Le second thème abordé est peut-être celui qui présente le plus d'intérêt: Johanna Maria van Winter est ici dans son domaine, celui des Pays-Bas (au sens large, en particulier la Hollande et la Gueldre) et du monde hanséatique. Ces dix articles représentent une publication qui comble en elle-même une lacune importante, puisque aucune synthèse n'existe réellement en anglais sur cette question. Les données sont bien sr présentes ici en ordre dispersé, mais le tableau qui se dégage est très vivant et très parlant: c'est celui d'un espace ouvert à de nombreuses influences extérieures, un point qui se vérifie en particulier à travers les recettes copiées et pratiquées (articles n. 6, 7, 9, 13, 14). Quant aux produits transformés, échangés et consommés dans cet espace, ils sont étudiés plus particulièrement dans plusieurs chapitres: il s'agit surtout des produits de conserve, au premier rang desquels figure le hareng (n. 11), mais aussi des produits laitiers, qui aujourd'hui encore représentent une exportation majeure des Pays- Bas (n. 12). Les sources utilisées sont avant tout les livres de cuisine, mais on trouve aussi une étude serrée d'un registre du XVe siècle de la maison des douanes de Lobith en Gueldre (n. 10).

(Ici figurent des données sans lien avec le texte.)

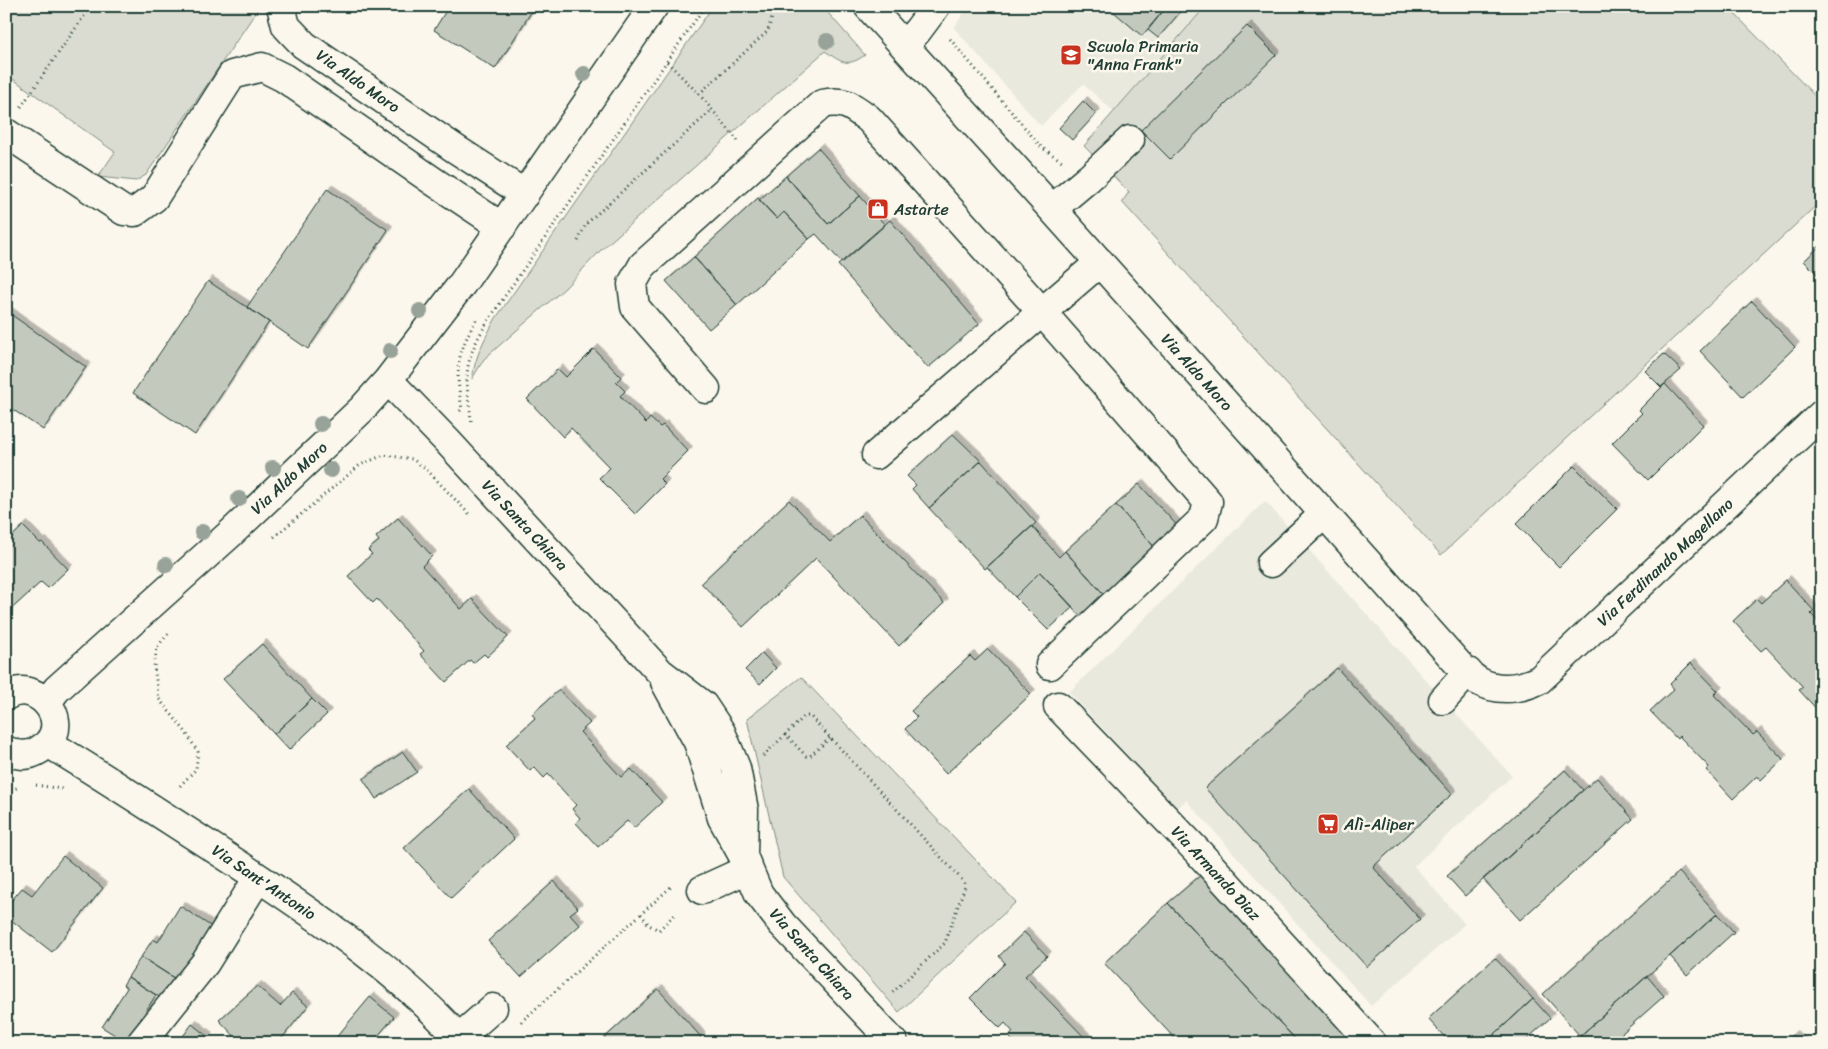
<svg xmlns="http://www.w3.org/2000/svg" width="1828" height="1049" font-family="Sriracha,sans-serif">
<defs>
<filter id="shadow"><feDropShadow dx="4.5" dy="-4.5" stdDeviation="0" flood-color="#0004"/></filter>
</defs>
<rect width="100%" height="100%" fill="#fbf7ec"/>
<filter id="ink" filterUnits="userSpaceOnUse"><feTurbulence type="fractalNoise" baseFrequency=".02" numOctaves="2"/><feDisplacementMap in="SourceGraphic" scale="10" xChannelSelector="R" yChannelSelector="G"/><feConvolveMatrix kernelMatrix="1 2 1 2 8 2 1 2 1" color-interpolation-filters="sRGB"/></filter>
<g filter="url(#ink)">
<path fill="#eae9de" d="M968 6H1206L1114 112 1083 84 1041 126 954 28Z
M1265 501 1512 776 1414 866 1465 924 1371 1006 1186 800 1177 809 1069 692Z"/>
<path fill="#dbdcd1" stroke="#7d8c82" d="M6 6H260L146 175 136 181 98 177 115 152 6 74Z
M713 6H822L865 55C847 68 841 62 825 51L601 250 565 288 484 359 472 379C475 356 485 338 496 318Z
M1206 6H1727L1822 103V200L1441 555 1122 202 1129 192 1084 146Z
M801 677 1016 902 899 1012 783 877 747 719Z"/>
<path fill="#c4c9be" stroke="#1f3d34" filter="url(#shadow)" d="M449 6H535L495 69 434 30Z
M1107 6H1167L1142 36Z
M1167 6H1176L1181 11 1158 38 1148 30Z
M1247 26 1276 55 1170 159 1141 130Z
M1083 101 1096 114 1072 140 1059 128Z
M818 148 860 196 828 224 786 176Z
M786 176 828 224 860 196 885 225 842 263 816 234 809 239 784 212 777 219 759 200Z
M327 189 388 230 308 349 247 307Z
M758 198 777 219 784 212 809 239 737 305 694 257Z
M890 220 979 324 928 368 838 265Z
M1822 244V279L1804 261Z
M694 257 737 305 709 329 666 281Z
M208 281 269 322 195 435 133 393Z
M1752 301 1795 347 1743 397 1700 351Z
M6 311 86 367 43 430 6 405Z
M594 349 621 377 616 382 625 391 620 396 646 423 650 418 660 427 663 425 688 451 660 479 665 484 635 514 599 478 610 468 571 428 563 437 527 399 558 369 566 377Z
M1664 354 1681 370 1661 387 1645 371Z
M1665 384 1703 425 1648 480 1612 443 1642 413 1639 410Z
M953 434 981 461 929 508 912 489 916 485 907 476Z
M981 461 1036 523 985 569 929 508Z
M1574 466 1617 509 1559 567 1516 524Z
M1139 484 1183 532 1160 553 1116 505Z
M789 500 830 542 860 515 944 603 899 646 816 558 743 627 701 583Z
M1116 505 1160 553 1109 600 1065 551Z
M398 518 432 556 422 566 461 609 472 599 508 637 487 657 484 654 473 663 470 660 446 682 420 654 424 651 377 599 373 603 348 576 372 554 368 550 379 541 376 537Z
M23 526 40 543 42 542 68 569 48 588 41 582 6 614V550L9 548 6 542Z
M1032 526 1059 557 1065 551 1109 600 1085 621 1040 572 1015 597 987 567Z
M1040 572 1073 607 1048 630 1015 597Z
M1786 580 1814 611 1811 614 1822 626V715L1799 690 1803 687 1766 647 1761 651 1733 621 1757 599 1761 603Z
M262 644 312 699 274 734 223 679Z
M988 649 1031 694 946 774 905 729 917 717 911 711 970 656 975 661Z
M762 653 776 668 760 684 745 670Z
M1691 663 1718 691 1714 695 1753 735 1757 732 1783 759 1761 780 1757 776 1733 799 1706 770 1709 767 1679 736 1677 739 1650 711 1674 689 1670 684Z
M1337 668 1452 794 1373 867 1420 919 1367 967 1205 788Z
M559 690 590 723 580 732 621 777 631 769 662 802 634 828 627 821 598 847 576 823 580 818 572 809 576 805 548 774 544 778 534 767 530 771 506 745 535 718 532 714Z
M312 699 327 714 289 750 274 734Z
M403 752 417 772 376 799 363 779Z
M1565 770 1583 790 1465 896 1447 876Z
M1597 778 1633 819 1520 920 1483 879Z
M469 789 514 839 451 898 404 848Z
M63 856 103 888 52 952 6 916V907L22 888 32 895Z
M1679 872 1717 914 1580 1036 1543 994Z
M1202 874 1357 1043H1316L1312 1038 1307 1043H1299L1168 903Z
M554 881 578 908 570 914 580 925 521 977 488 941Z
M1168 903 1299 1043H1179L1104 963Z
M180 906 215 929 177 980 141 957 153 939 158 942Z
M1717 914 1734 932 1687 975 1670 956Z
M1024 932 1047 956 1025 976 1090 1043H1015L1009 1037 1013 1032 1005 1023 1000 1028 970 998 1005 963 999 956Z
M141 957 177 980 164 1000 128 977Z
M1495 958 1533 999 1485 1043H1450L1428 1019Z
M1647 976 1664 996 1611 1043H1586L1580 1036Z
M128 977 156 995 126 1042 102 1027 127 988 123 985Z
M257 986 280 1006 292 993 308 1006 278 1043H241L219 1020Z
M658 989 701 1037 695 1043H599Z
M370 997 394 1017 372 1043H338L334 1040Z
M1533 999 1550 1018 1523 1043H1485Z
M192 1024 208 1037 203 1043H178Z
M1792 1035 1802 1043H1784Z"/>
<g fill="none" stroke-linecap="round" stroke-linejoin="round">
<g stroke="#1f3d34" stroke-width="31">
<path id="minor" d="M281 6 286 26 304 45 454 148 525 194
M868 6 1052 209 1462 668C1467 672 1472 677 1478 681 1498 692 1519 689 1539 680L1822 414
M905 45 918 30 936 6
M6 133 124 211 135 212 154 198 232 75 262 67 284 78 433 181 502 227
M1052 209 1089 178 1130 140
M388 380 448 442 660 672 703 705 721 732 736 768 744 810 743 856
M706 389 635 307 632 284 643 265 822 104C844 99 852 106 869 119L1042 312 1208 502 1204 518 1050 665
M876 455 1100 262
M1271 563 1324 514
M665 682 698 742 722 818 743 856 759 894 782 924 894 1043
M6 696C35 677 71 718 48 743 46 746 41 748 39 750 28 757 17 756 6 750
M1443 700 1468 672
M47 702 57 689 230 534 361 410 388 380 462 284 654 6
M1058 706 1200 854 1372 1043
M48 743C114 783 179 826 244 868 322 920 401 972 463 1043
M702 890 748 869
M459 1038 493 1008
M141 1043 205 963 258 878"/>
</g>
<path stroke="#1f3d34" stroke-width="3" stroke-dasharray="1 4" stroke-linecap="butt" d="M684 12 688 6
M950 39 1041 147 1062 161
M667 62 699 94 738 141
M699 94 768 31 772 17
M21 107 91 6
M578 241 586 224 712 110
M460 411 462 409C455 368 456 356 476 320
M471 421C470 408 467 394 467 381 466 354 482 330 496 309L705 6
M274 537 360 465 384 455 412 459 425 468 469 514
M168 634 157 647 154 667 159 699 185 731 198 752 196 769 178 788
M785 734 806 756H810L830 738
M763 756 805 716H810L964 882 965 886 945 943 891 994
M36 785 62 789
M6 791 20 787
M641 914 649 925 659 930 674 915
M521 1022 672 886"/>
<use href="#minor" stroke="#fbf7ec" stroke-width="28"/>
</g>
<g fill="#97a298">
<circle cx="827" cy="41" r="8"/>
<circle cx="584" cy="74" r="8"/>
<circle cx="420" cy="311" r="8"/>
<circle cx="390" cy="351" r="8"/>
<circle cx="321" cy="424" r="8"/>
<circle cx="273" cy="468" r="8"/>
<circle cx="331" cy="470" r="8"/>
<circle cx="239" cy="499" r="8"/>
<circle cx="202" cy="532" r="8"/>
<circle cx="166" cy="565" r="8"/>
</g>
</g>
<defs>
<g id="school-square" transform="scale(1.125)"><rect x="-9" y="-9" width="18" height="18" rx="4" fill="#c8321e" stroke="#fbf7ec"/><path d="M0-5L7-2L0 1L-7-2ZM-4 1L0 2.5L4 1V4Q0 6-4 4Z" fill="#fff"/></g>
<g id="shop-square" transform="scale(1.125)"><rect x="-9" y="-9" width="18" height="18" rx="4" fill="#c8321e" stroke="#fbf7ec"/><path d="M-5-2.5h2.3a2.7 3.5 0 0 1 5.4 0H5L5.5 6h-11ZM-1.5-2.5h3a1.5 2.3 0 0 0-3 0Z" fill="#fff"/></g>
<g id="supermarket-square" transform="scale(1.125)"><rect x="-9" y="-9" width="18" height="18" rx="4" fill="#c8321e" stroke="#fbf7ec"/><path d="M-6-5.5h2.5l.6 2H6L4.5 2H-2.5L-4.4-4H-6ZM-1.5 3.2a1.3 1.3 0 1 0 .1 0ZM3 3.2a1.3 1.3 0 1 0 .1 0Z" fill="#fff"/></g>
</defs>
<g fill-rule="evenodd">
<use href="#school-square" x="1071" y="55"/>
<use href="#shop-square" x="878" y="209"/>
<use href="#supermarket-square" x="1328" y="824"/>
</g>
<g text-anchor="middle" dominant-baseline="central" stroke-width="5" stroke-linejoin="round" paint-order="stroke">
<g font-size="16" fill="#1f3d34" stroke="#fbf7ec" text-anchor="start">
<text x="1087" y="46">Scuola Primaria<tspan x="1087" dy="18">"Anna Frank"</tspan></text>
<text x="894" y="209">Astarte</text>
<text x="1344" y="824">Alì-Aliper</text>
</g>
<g font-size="16" fill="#1f3d34" stroke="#fbf7ec">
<text transform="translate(358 81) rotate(35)">Via Aldo Moro</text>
<text transform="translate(1197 372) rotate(48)">Via Aldo Moro</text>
<text transform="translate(289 478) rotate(-43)">Via Aldo Moro</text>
<text transform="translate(525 525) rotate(47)">Via Santa Chiara</text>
<text transform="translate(1665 562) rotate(-43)">Via Ferdinando Magellano</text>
<text transform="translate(1216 873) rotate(47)">Via Armando Diaz</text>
<text transform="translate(264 882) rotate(34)">Via Sant'Antonio</text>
<text transform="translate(812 954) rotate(48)">Via Santa Chiara</text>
</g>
</g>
<rect width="1828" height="1049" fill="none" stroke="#fbf7ec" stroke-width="25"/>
<rect x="12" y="12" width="1803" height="1024" fill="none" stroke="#1f3d34" stroke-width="2" filter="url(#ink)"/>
</svg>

Avec le troisième thème, on revient à des considérations plus générales, où le spécialiste de l'alimentation médiévale apprendra finalement peu de choses: tant sur les règles du jeûne que sur le fonctionnement et la signification du festin, la bibliographie est assez ancienne et les références anthropologiques ou sociologiques très légères. Ainsi un texte sur le festin comme moyen de communication (n. 21) cite comme seule référence extérieure les travaux de Norbert Elias. Mais on trouve tout de même au menu un article particulièrement bien documenté sur les recettes de poisson à travers l'Europe du Nord, sujet traité de manière comparative et qui ouvre sur des perspectives intéressantes sur l'usage des épices: l'auteur remarque en effet que celles-ci étaient utilisées y compris pour préparer des parties très peu valorisées du poisson, aujourd'hui considérées comme déchets.

Le dernier thème nous ramène à des études plus ponctuelles et plus précises sur les rapports entre alimentation et santé. La question du statut (médical ou culinaire) de plusieurs manuscrits néerlandais est envisagée dans un article très technique (n. 23), tandis que les recettes spécifiquement destinées aux malades sont étudiées dans l'article suivant (n. 24). Plusieurs produits sont envisagés de manière plus précise: le cannabis (n. 22), les solanacées (n. 25), les salades vertes (n. 26) et le sucre (n. 27). Le travail mené sur la pomme de terre et sur ses rapports avec les autres solanacées, indigènes celles-ci, et généralement vénéneuses (il s'agit en effet de la morelle noire, de la morelle douce-amère, de la belladone, de la jusquiame noire et de la mandragore), tend à expliquer la méfiance des Européens devant cette plante pourtant importée dès la Renaissance.

Ce livre, malgré quelques incohérences formelles et malgré quelques articles d'un intérêt plus limité, représente donc une publication fort utile et une lecture souvent très agréable.